Since Graubard, New York courts have struggled to apply these parameters to specific factual situations. Just how difficult this task can be is illustrated by Gibbs v. Breed Abbott & Morgan [2000 N.Y. App. Div. LEXIS 7754 (1st Dept. 7/13/2000)], (Breed Abbott), a case decided by the Appellate Division, First Department.
Facts of Gibbs
In January 1991, plaintiffs Charles Gibbs and Robert Sheehan were the only partners in Breed Abbott & Morgan’s (BAM) Trusts and Estates (T&E) department. That month, Gibbs, who had become dissatisfied with his compensation arrangement, asked Sheehan to join him in moving to another firm. Sheehan agreed, and the two partners began interviewing with prospective employers, including Chadbourne & Parke (Chadbourne). Between January and May, Gibbs mentioned to several of his partners that he was interviewing for a new position; he did not, however, mention that he was definitely leaving, or that Sheehan would be going with him.
As the interviews continued, Sheehan and Gibbs discussed with other law firms the recruitment o certain BAM associates and support personnel. On April 26, Sheehan prepared a memorandum listing the compensation (salary and bonus), educational background and billing rates of those who worked in BAM’s T&E Department.

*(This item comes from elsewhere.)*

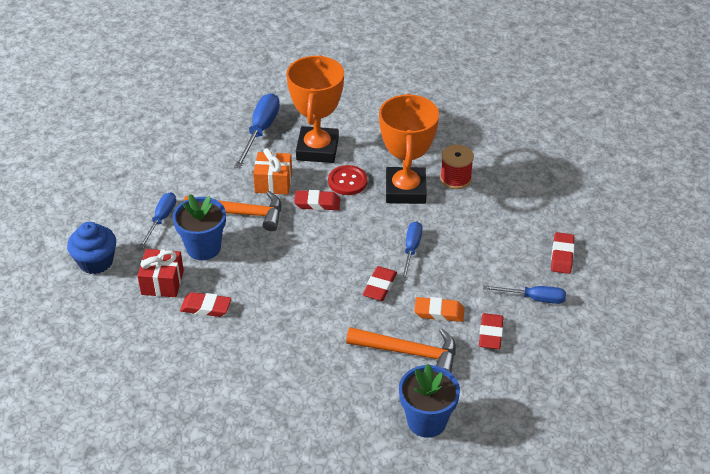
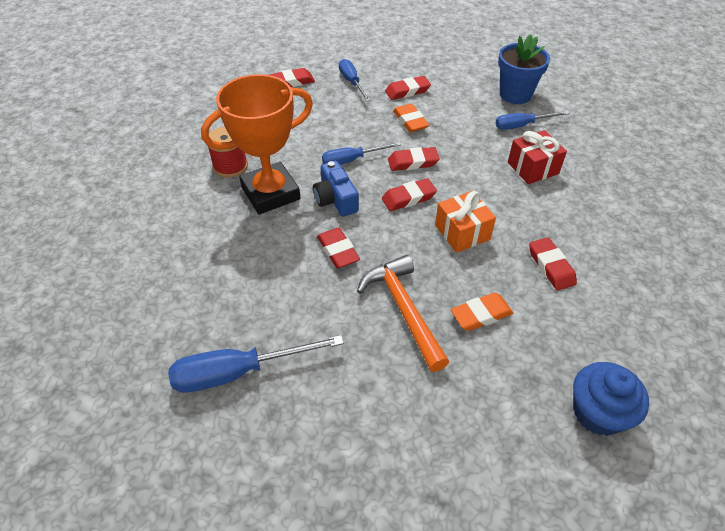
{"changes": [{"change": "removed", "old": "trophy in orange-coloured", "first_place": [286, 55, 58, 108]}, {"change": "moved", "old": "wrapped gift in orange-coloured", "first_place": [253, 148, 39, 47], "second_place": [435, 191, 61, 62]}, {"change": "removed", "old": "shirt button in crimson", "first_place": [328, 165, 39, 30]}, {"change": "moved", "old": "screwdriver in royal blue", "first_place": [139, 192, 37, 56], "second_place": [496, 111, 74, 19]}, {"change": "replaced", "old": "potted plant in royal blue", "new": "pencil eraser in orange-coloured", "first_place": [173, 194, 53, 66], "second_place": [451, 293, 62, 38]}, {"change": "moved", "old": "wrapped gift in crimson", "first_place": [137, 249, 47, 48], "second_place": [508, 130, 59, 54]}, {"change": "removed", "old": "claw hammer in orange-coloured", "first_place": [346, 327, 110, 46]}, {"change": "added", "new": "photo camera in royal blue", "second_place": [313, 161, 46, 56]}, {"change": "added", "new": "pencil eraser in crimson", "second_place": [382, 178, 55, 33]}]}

Though its contents apparently were discussed with Chadbourne and others in late April and May, the memorandum was not actually sent to Chadbourne until June 24, five days after Gibbs and Sheehan notified BAM’s presiding partner that they would be moving to Chadbourne.
The two lawyers left BAM on July 9 and 11, respectively; both took with them their chronological correspondence files, containing every letter they had written during the past three years. They immediately began using these to contact BAM clients and solicit their business for Chadbourne. On July 11, Gibbs made employment offers to two of BAM’s three T&E associates, as well as to an accountant and paralegal. All accepted these offers. In all, 92 of BAM’s 201 T&E clients followed Gibbs and Sheehan to Chadbourne.
Trial Court’s Decision
After a non-jury trial, the trial judge found that Gibbs and/or Sheehan had violated their fiduciary obligations in at least three respects:
• (Gibbs) by secretly approaching Sheehan and persuading him to leave the firm.
• (Both) by removing their chronological files from the firm.
• (Sheehan) by drafting the April 26 memorandum containing salary information, and (both) by sharing that information with prospective employers both before and after they had announced their departure from BAM.
The trial court found that this dissemination of confidential information, combined with the immediate hiring of more than half of the support personnel in BAM’s T&E department, “effectively crippled” that department.
Crucially, at least some of Gibbs’ and Sheehan’s misconduct occurred after they had announced their intention to leave. The judge ruled that in the period between the announcement and the actual departure, “the withdrawing partner is still a partner, and owes the obligations of loyalty to the old partnership and partners. … [E]ven after the termination of the agency, the agent owes a duty to the principal not to take advantage of the still subsisting confidential relation that was created during the prior agency relationship.” [Slip Op., 9/28/98 at 9.]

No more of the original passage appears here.